Ve Kur’ân hakîkatlarını eşedd-i zulüm ve istibdâd-ı mutlak içerisinde neşrediyor.. “Vazifemiz çalışmaktır. Bizi galip etmek, mağlûp etmek, muvaffak etmek ve Nurları kabul ettirmek Cenâb-ı Hakka aittir. Biz, vazife-i İlâhîyyeye karışmayız.” demiş ve tarihte misline rastlanmıyan zulüm ve işkenceler içerisinde çok zâlimâne muameleler görmüş ve kapısında jandarma ve polis bekletilmek sûretiyle Cuma Namazına dahi gitmekden men’edilmiş; ve bütün bu tarihi faciaları kapatmak ve kimseye işittirmemek için de sıkı bir takyidat altına alınmıştır.

İşte, böyle ağır şartlar içerisinde Risâle-i Nuru Hazret-i Üstadımız inayet-i İlâhîyye ile te’lif edip, ekserisini Kur’ân harfleriyle ve el yazısiyle neşretmiştir. Böylelikle -aynı zamanda- Kur’ân hattını da muhafaza etmiş ve yüz binlerle Müslüman Türk Gençleri Risâle-i Nuru okuyabilmek için mukaddes kitabımız olan Kur’ânın yazısını öğrenmek ni’met ve şerefine nail olmuşlardır. Üstadımız, malik olduğu kuvvet-i îman ve ihlâs-ı tamme ile hakâik-i Kur’âniye ve îmaniyeyi avam ve havas talebelerinin umumunun istifade edebileceği ve asrın anlayışına uygun yepyeni bir tarz-ı beyânla ifade ve izhâr etmiştir. Böylece Risâle-i Nur gibi taptaze ve parlak ve yüksek bir tefsir-i Kur’âniyi inayet-i Hakla meydana getirmiştir.

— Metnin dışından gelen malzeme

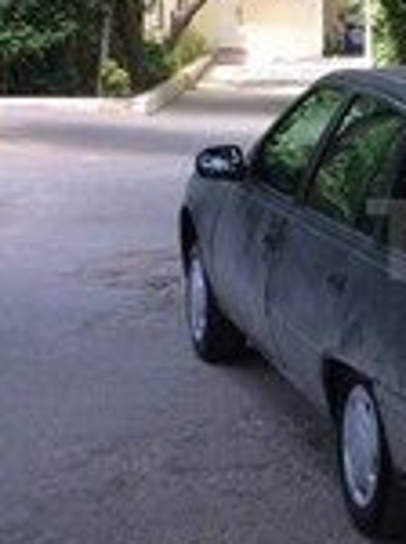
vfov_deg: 20.5
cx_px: 645
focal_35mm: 96
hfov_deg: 14.2
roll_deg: +0.9
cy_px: 239
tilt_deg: -13.7
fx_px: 1506
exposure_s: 1/101
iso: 32
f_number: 2.2
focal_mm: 4.15
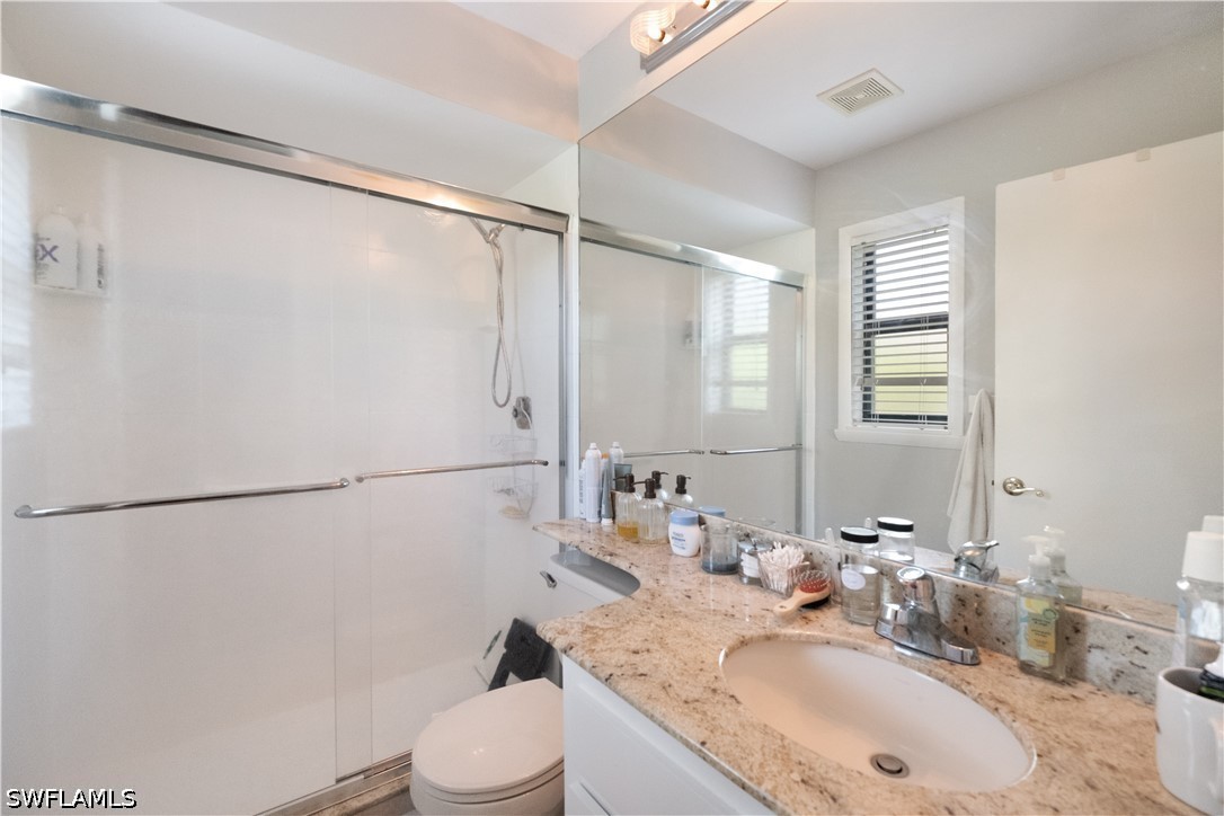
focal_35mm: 15
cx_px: 612
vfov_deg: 77.3
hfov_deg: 100.4
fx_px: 510
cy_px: 408
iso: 6400
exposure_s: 1/100
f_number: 4.5
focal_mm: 10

Bu hârikulâde eserlerdir ki, bu vatan ve milleti dinsizlik ve komünistlikden muhafaza etmiştir. Hem şeair-i İslâmiyenin cebren kaldırıldığı ceberut devrinde, dünya hatırı için kendini mecbûr zannederek o kudsi şeairden fedakârlık yapanların ve dîn zararına hareket edenlerin ve İslâmiyete muhalif fetvalara ve bid’alara mecbûr edilenlerin çokluğu zamanında Bediüzzaman, ne lîsan-ı halinde, ne lîsan-ı kalinde ve ne de fiiliyatında o kadar zulümler çektiği ve idamlarla tehdit edildiği halde en küçük bir değişiklik bile yapmamıştır. Bilâkis, “Ecel birdir, tagayyür etmez... Ölüm, bu âlem-i fenadan âlem-i bekaya ve âlem-i nura gitmek için bir terhistir.” deyip mücadeleye atılmış; bid’aları tanıtan ve durduran ve şeair-i İslâmiyeyi muhafaza eden ve Sünnet-i Seniyyeyi ihya eden eserleri perde altında otuz senedenberi neşretmiş ve muhitinde, âdeta Devr-i Saadet’in bir cilvesini yaşatmıştır. Bir Sünnet-i Seniyyeye muhalif hareket etmemek için işkenceli bir inzivayı ihtiyar etmiştir. Otuz senedenberi milyonlara hükmeden dinsiz ve emsalsiz bir istibdâd-ı mutlak, Bediüzzaman’ı hiçbir cihetten hiçbir vakit hükmü altına alamamış, bilâkis zâlim müstebitler O’na mağlûp olmuşlardır.